I'd like to hear more.  What method of homeschooling do you use, have used, or intend to use?  Or do you combine methods, or just "wing it"?  What have you heard, the good and the bad, about these different pedagogues?  What are plans for children's future schooling, in or out of the traditional school setting?  And why have you chosen this for your family?



  1. My mom mixed curricula and ideas at will, which I am all in favor of--you can do what works for you. I remember Saxon math best, because that was the one textbook set I used consistently throughout middle and high school.

    I may be misunderstanding the principle, but unschooling (as a consistent practice) is the one that tends to worry me. My parents were not unschoolers, but with one person handling all the teaching, lack of breadth in the education is a constant possibility. One of my few regrets about homeschooling is that I feel like I could have used more consistent learning in all the standard subjects year by year--although I got my GED without the slightest difficulty and honestly, it's not like public school would've necessarily been better. But I do have pretty strong feelings about children being given a basic classical education and sufficient preparation for college should they desire to go, whether or not they want it at the time.

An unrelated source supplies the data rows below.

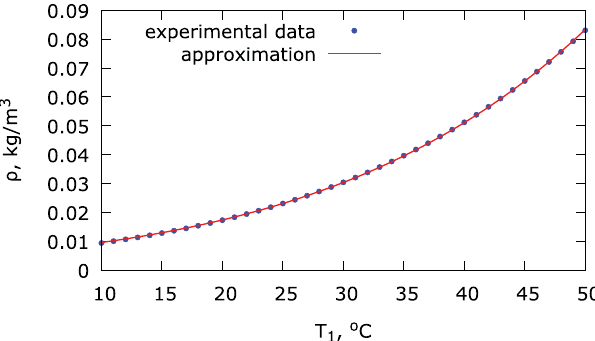
Fig. 3. Experimental relation between the temperature and the density of the saturated water vapour [8], approximated by equation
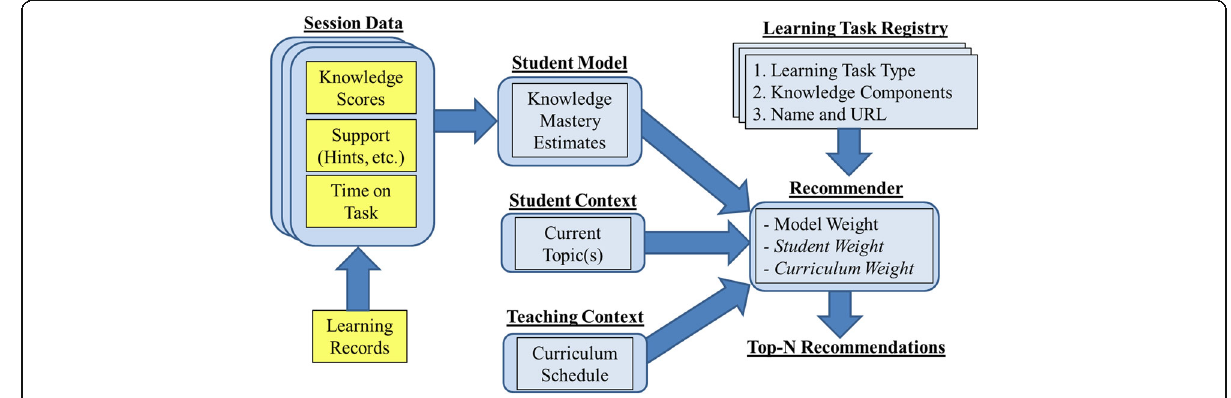
Fig. 2 Integrating student model estimates and learning task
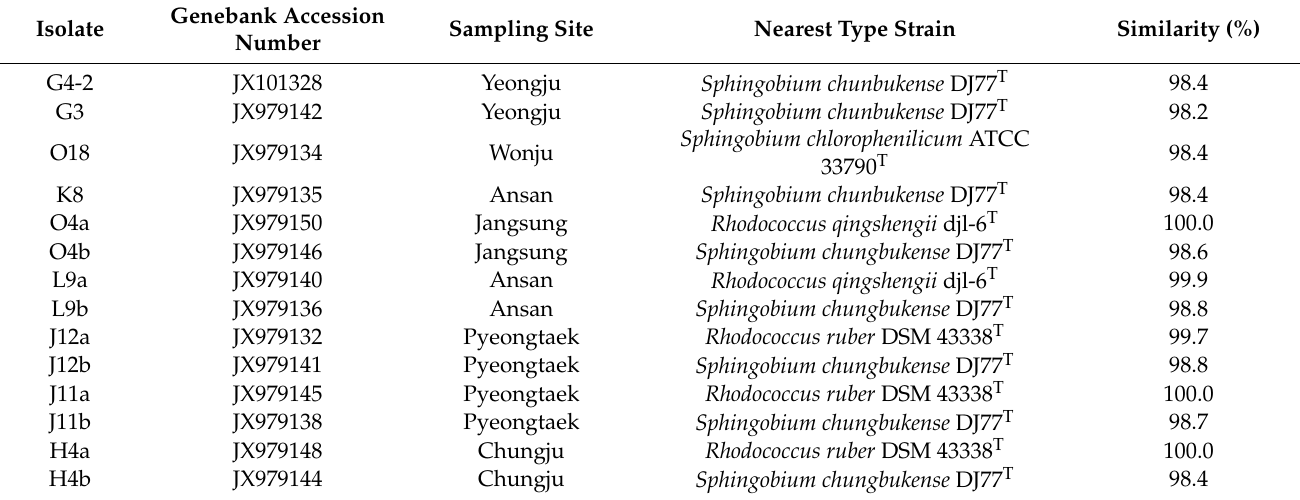
Table 1. Nearest relatives of the butachlor-degrading isolates based upon 16S rRNA gene sequences.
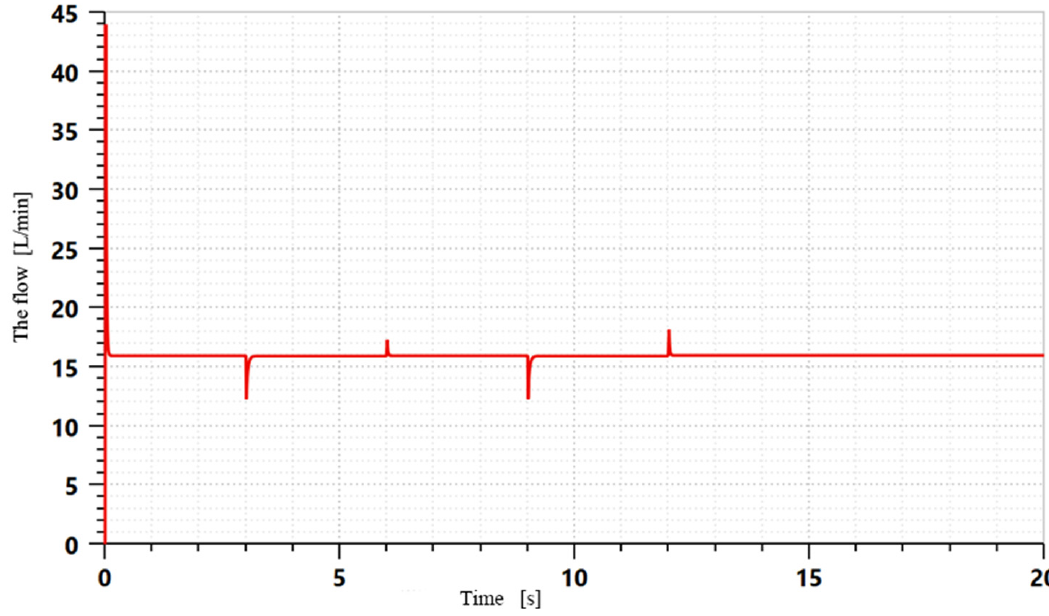
Figure 6. Step change curve of flow rate with differential pressure.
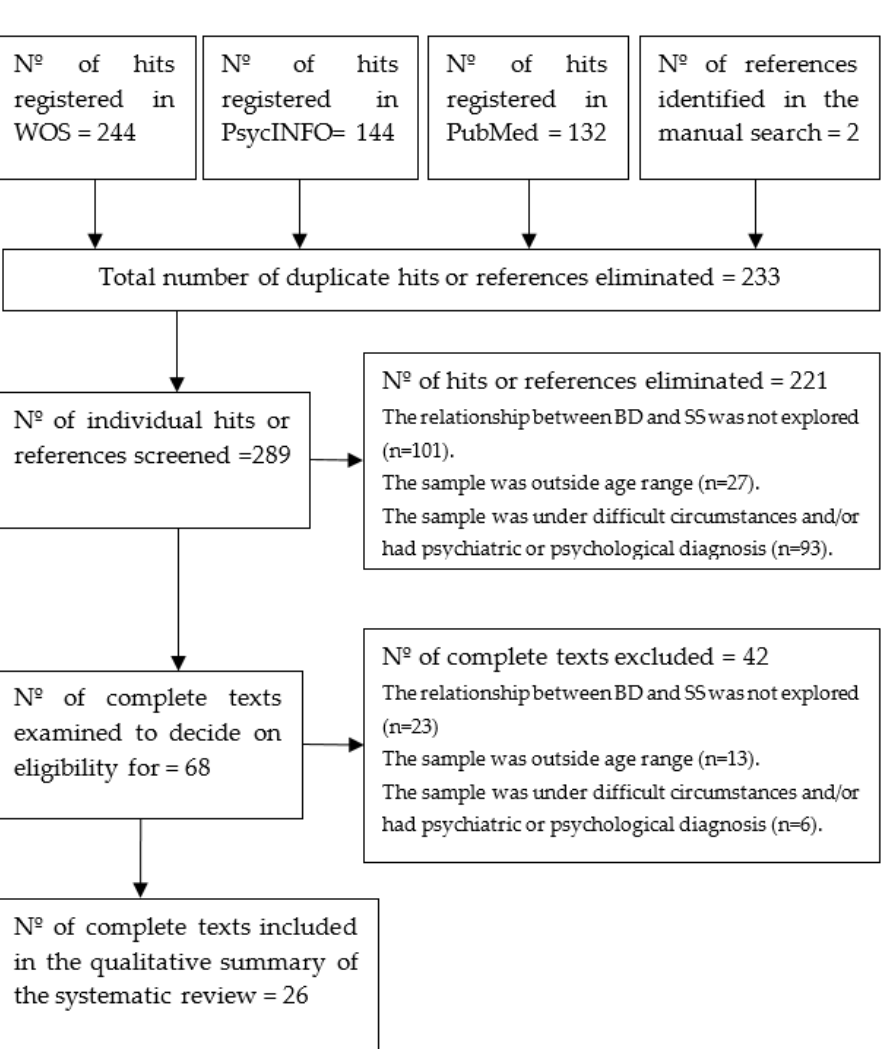
Figure 2. Flow Diagram of the Preselection and Selection Phases.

    One of the best things my parents did was partner with other homeschooling families so different parents could teach to their strengths. I loved the one or two years where a little group of us had math and music from my mom, science from one dad, computer science from another, and home ec and P.E. from another mom. It's not always possible, but it's nice when it's available.

  2. We aren't planning on homeschooling at the moment - work/finance needs will probably require public schooling. At the moment we have a private Catholic school that we could afford with a little assistance, and a lot of public/private options around our town (regular public, montessori based, etc.) My ideal is that we can use our districts "Dual enrollment" policy and keep my kids in approx 50% public school for their first 3-4 years. I'd love to allow them time in school as needed with our schedules, but still allow a lot of home play and home learning in those early years (about 5 - 8 years old).

    At the moment (my son is 2.5) we'll be using a little daycare/preschool as needed, but starting with something of a formal home preschool around our schedules in the next year or so. I'm in no rush to start his school years as well. Then take advantage of half day kindergarten at the public school and then reevaluate. Because of H's birthday we have four years before we need to make any further decisions before 1st grade so I'm trying not to jump into any formal decisions.

    I'm a little odd too, I'll admit, because if there's a time I want my kids out of public school it's our "Junior High" years - which is typically age 12-14, and the roughest years to be in public school. Luckily, by then we will be at a point in life to seriously consider this at that point.

  3. Seth was home-schooled....I think sort of un-schooled..but being unschooled by a history/english teacher with a strong Germanic tendency toward order is, I think, different than being unschooled by an undisciplined enthusiast for life in general..He came out well enough. ;) We're planning to home-school, but the how's are sort of vague to me, and if we're blessed with more kids, will need to be tailored to fit the different personalities and strengths and interests of each...which is of course, a big problem with standard schooling - they can't really do that. Hmm..I love Montessori too!

  4. I think I could have written this post, verbatim (okay, not verbatim. You're a much more talented writer than me) 4 years ago. I gives me chills to think about where you will be with schooling in a few years.

    We lean towards CM, but like most (all?) homeschool families I know, we are not purists. I felt like her beliefs resonated more deeply with me than other styles I read about (and I read about a lot). CM and classical have a lot in common, as do CM and Waldorf in a completely different way. Montessori and Waldorf can work together well, although some people swear it can't. I've seen to the contrary, though. Anyway, those are just some examples of combining. What is best for you and your sweet boy will emerge.